(Human keypoint data)
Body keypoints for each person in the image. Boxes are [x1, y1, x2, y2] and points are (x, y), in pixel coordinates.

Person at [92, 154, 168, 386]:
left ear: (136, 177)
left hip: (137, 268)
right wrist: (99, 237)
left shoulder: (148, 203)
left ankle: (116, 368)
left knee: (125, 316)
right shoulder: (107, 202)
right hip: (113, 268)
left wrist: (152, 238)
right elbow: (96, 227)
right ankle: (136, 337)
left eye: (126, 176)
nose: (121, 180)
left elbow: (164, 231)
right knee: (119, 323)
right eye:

◆ **ABOUT THIS TASK**
Would you repeat all of the data above, word for word?

◆ **RESPONSE BOX**
Body keypoints for each person in the image. Boxes are [x1, y1, x2, y2] and points are (x, y), in pixel coordinates.

Person at [92, 154, 168, 386]:
left ear: (136, 177)
left hip: (137, 268)
right wrist: (99, 237)
left shoulder: (148, 203)
left ankle: (116, 368)
left knee: (125, 316)
right shoulder: (107, 202)
right hip: (113, 268)
left wrist: (152, 238)
right elbow: (96, 227)
right ankle: (136, 337)
left eye: (126, 176)
nose: (121, 180)
left elbow: (164, 231)
right knee: (119, 323)
right eye:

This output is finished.